Artificial Intelligence

From scratch, an artificial intelligence system creates protein that destroys bacteria

From scratch, an artificial intelligence system creates protein that destroys bacteria

To achieve this feat, an artificial intelligence system called ProGen was used to design millions of new proteins, which subsequently created a small sample to test their performance, in real life and with very satisfactory results.

ProGen learned to generate new proteins by learning the amino acid combinations of 280 million existing proteins from more than 19,000 families.

One hundred physical proteins were created, of which 66 were tested in chemical reactions similar to the natural bacteria-killing proteins in egg whites and saliva, suggesting that they can also kill bacteria.

This advance is fundamental when it comes to making new medicines. In addition, it could help to reduce costs in the process of developing new drugs. We are talking about the fact that medicines go through several processes to reach the patient's hands, from research, development, tests and studies in animals and humans, in addition to the processes carried out by the regulatory agencies to obtain approval, it is not only a monetary resource, the delay that could take between tests means that the patient receives a treatment much later than what is needed to fight his disease, everything points out that using ProGen is more successful than studies carried out by humans, because it is precisely the combination of proteins that usually takes longer.

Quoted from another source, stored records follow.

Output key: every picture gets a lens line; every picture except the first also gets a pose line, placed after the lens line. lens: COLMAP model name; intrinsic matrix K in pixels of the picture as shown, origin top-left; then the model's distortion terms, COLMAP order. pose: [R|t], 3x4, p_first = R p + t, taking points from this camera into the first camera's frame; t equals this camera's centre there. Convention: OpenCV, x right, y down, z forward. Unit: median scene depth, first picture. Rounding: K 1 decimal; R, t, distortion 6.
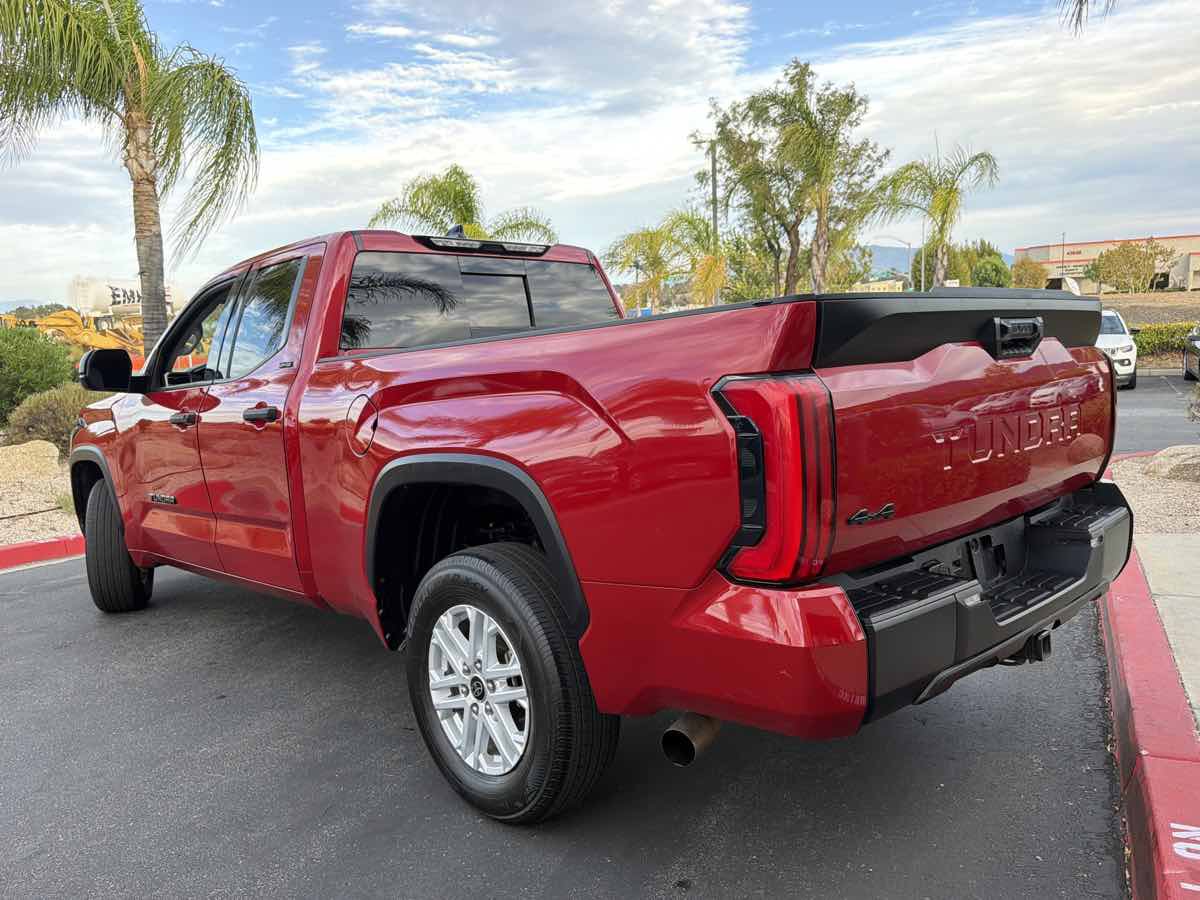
lens RADIAL K [[918.7, 0, 603.5], [0, 918.7, 450.0], [0, 0, 1]] dist [0.015612, -0.004390]
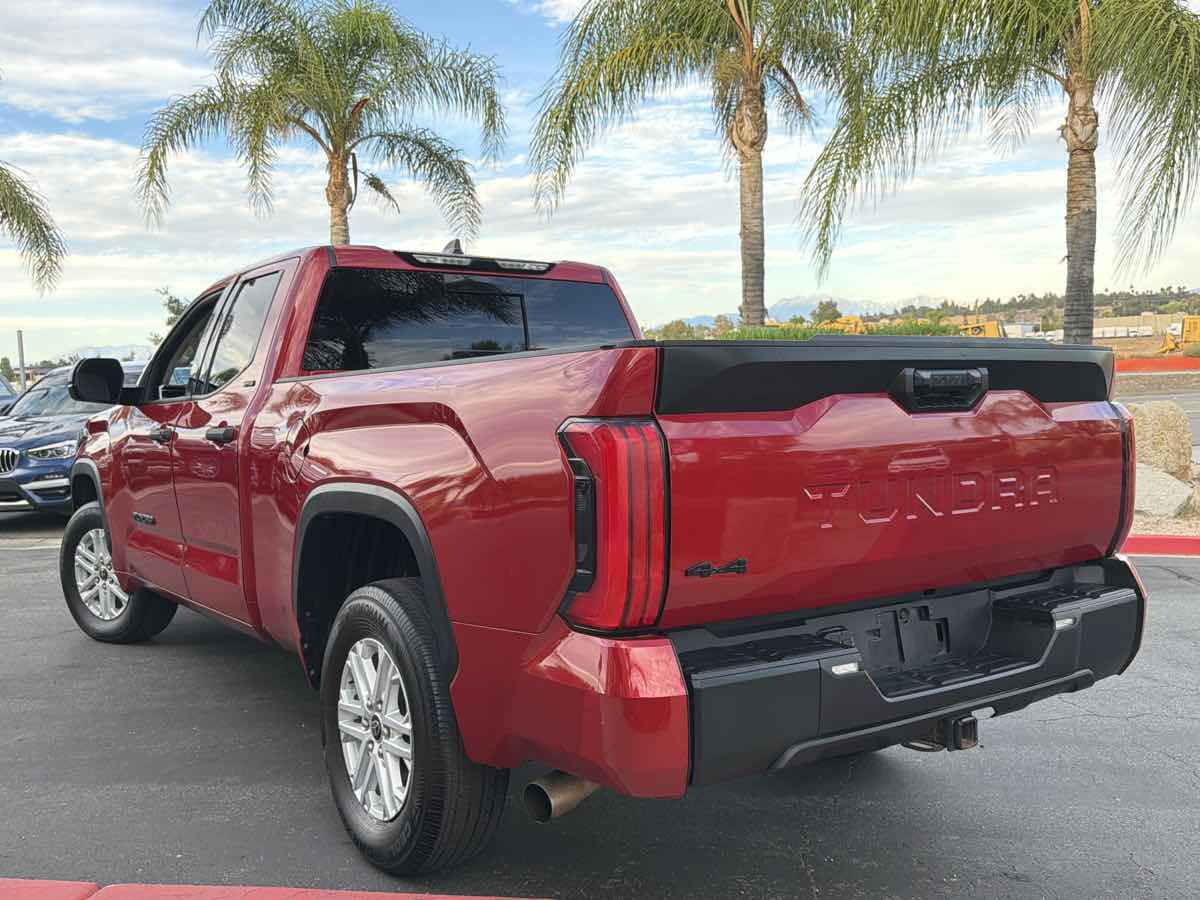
lens RADIAL K [[1139.2, 0, 600.0], [0, 1139.2, 450.0], [0, 0, 1]] dist [0.012813, -0.012919]
pose [[0.988125, 0.049946, -0.145308, 0.128552], [-0.055476, 0.997872, -0.034254, -0.002161], [0.143288, 0.041908, 0.988793, -0.077524]]
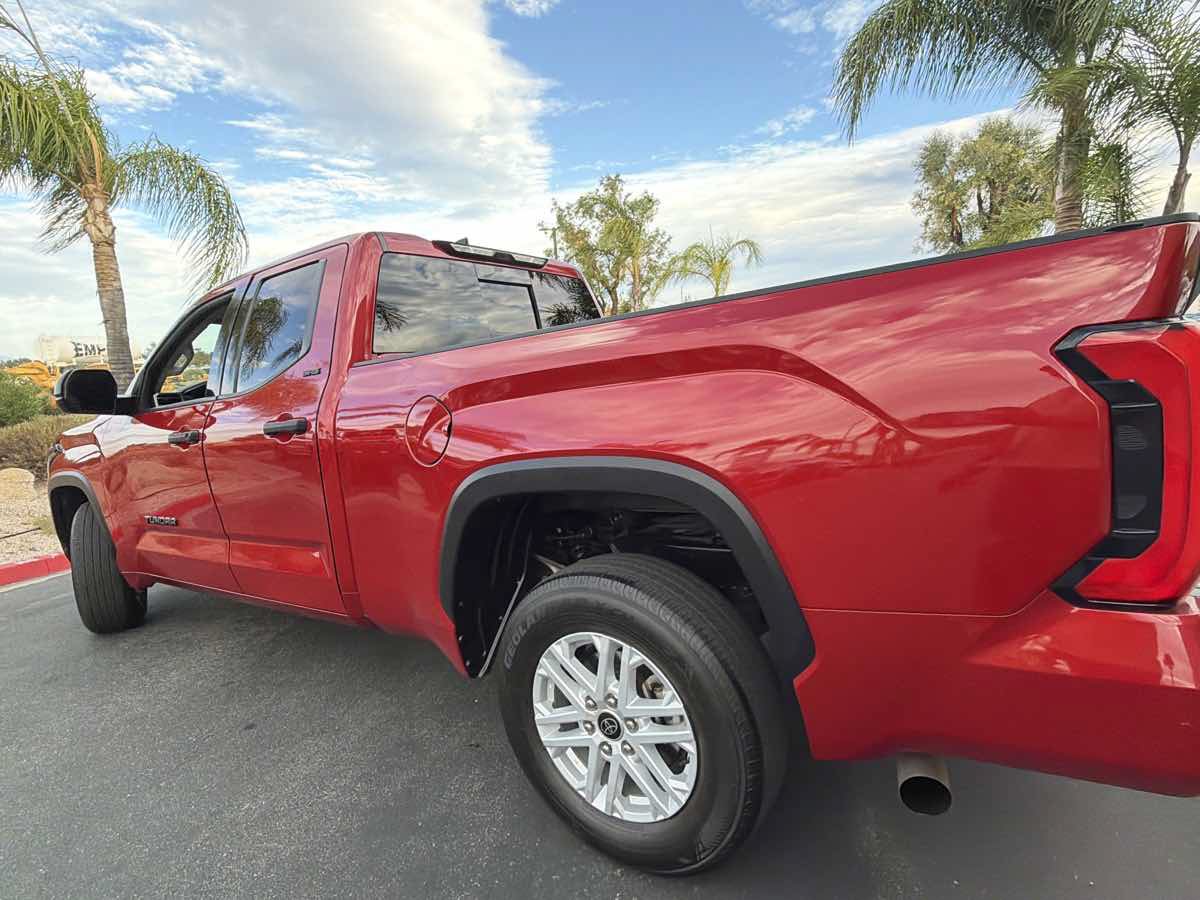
lens RADIAL K [[624.6, 0, 591.9], [0, 624.6, 454.1], [0, 0, 1]] dist [-0.025405, 0.024621]
pose [[0.978806, -0.053292, 0.197734, -0.131554], [0.051566, 0.998573, 0.013873, -0.002947], [-0.198191, -0.003383, 0.980158, 0.220844]]
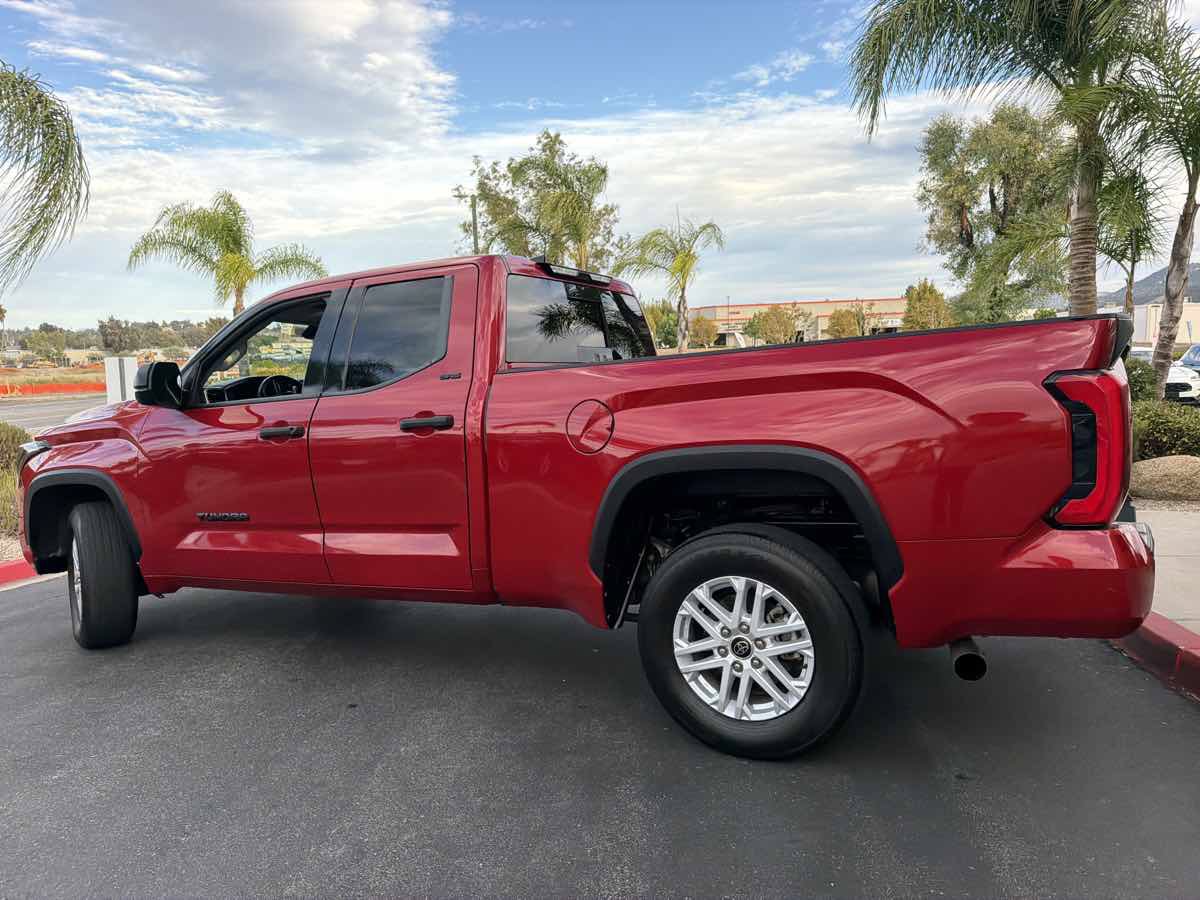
lens RADIAL K [[842.7, 0, 604.6], [0, 842.7, 466.5], [0, 0, 1]] dist [0.096806, -0.140056]
pose [[0.947266, -0.022507, 0.319657, -0.329469], [0.028769, 0.999475, -0.014878, 0.020787], [-0.319155, 0.023290, 0.947416, 0.015744]]
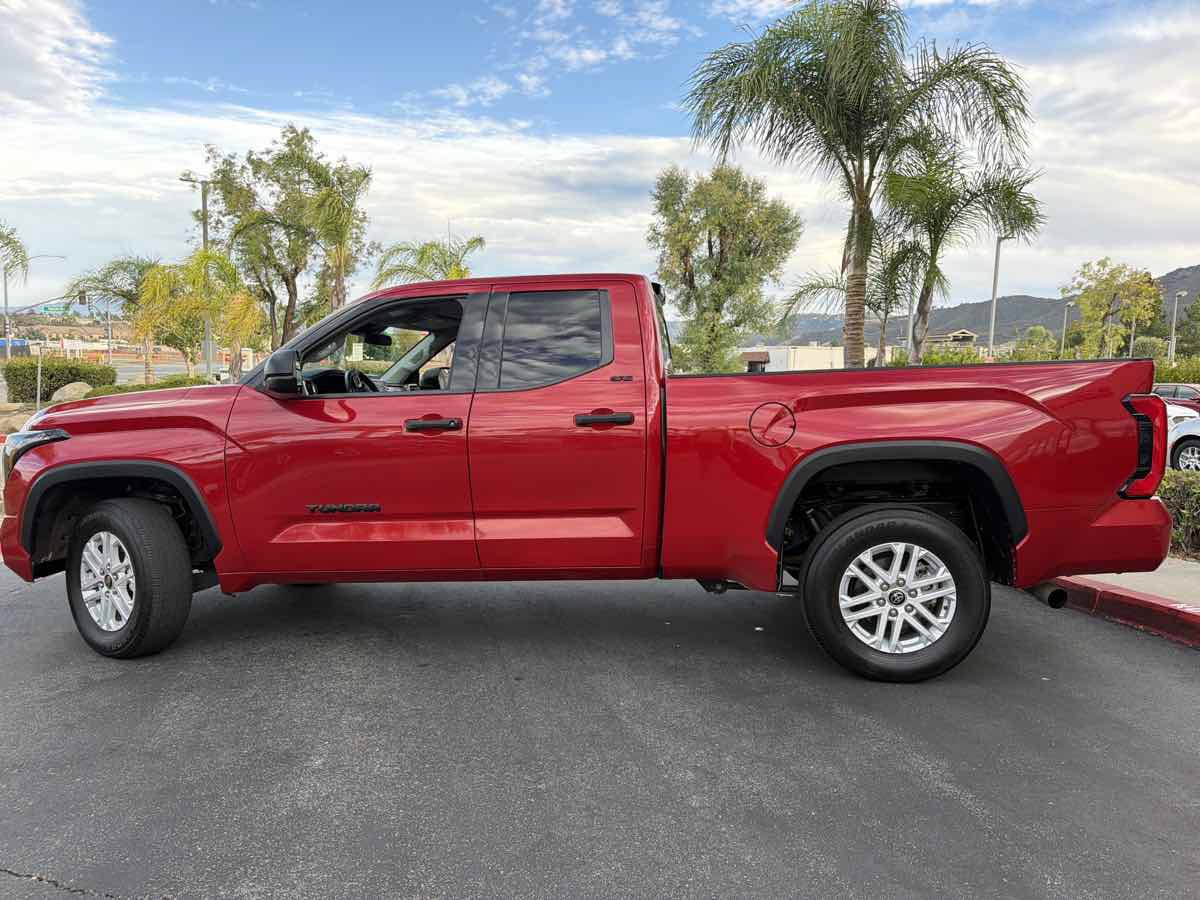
lens RADIAL K [[857.4, 0, 601.9], [0, 857.4, 477.3], [0, 0, 1]] dist [0.039678, -0.043199]
pose [[0.771100, -0.013178, 0.636578, -0.726565], [0.029103, 0.999470, -0.014563, 0.034688], [-0.636049, 0.029756, 0.771075, 0.108208]]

The research team's proposal is to extrapolate to new protein spaces that have not yet been exploited, and to offer new unique possibilities beyond the natural or patented proteins that we know today. This technology is poised, according to the team, to operate on multiple different modalities of enzymes, antibodies, gene editors and peptides. Hence the promise of effortlessly managing the task of optimizing multiple attributes simultaneously, reducing costs and minimizing time in new product development.

The study was conducted by Ali Madani and colleagues at Salesforce Research in California. James Fraser of the University of California San Francisco was also part of the team.